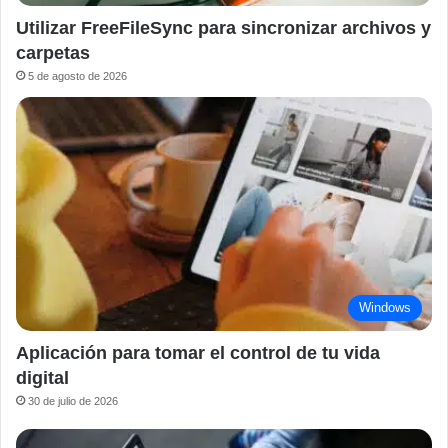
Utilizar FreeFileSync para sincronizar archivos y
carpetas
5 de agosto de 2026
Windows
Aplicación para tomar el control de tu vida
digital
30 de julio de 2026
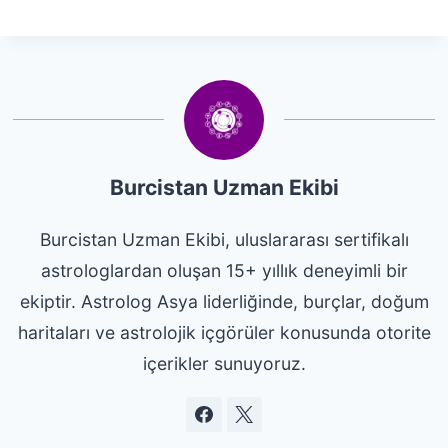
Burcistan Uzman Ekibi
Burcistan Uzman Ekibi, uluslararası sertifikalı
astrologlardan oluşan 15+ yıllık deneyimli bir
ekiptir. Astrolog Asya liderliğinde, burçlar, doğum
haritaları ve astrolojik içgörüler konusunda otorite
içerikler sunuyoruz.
• • •
From the material above, please return each line containing "para".

Utilizar FreeFileSync para sincronizar archivos y
Aplicación para tomar el control de tu vida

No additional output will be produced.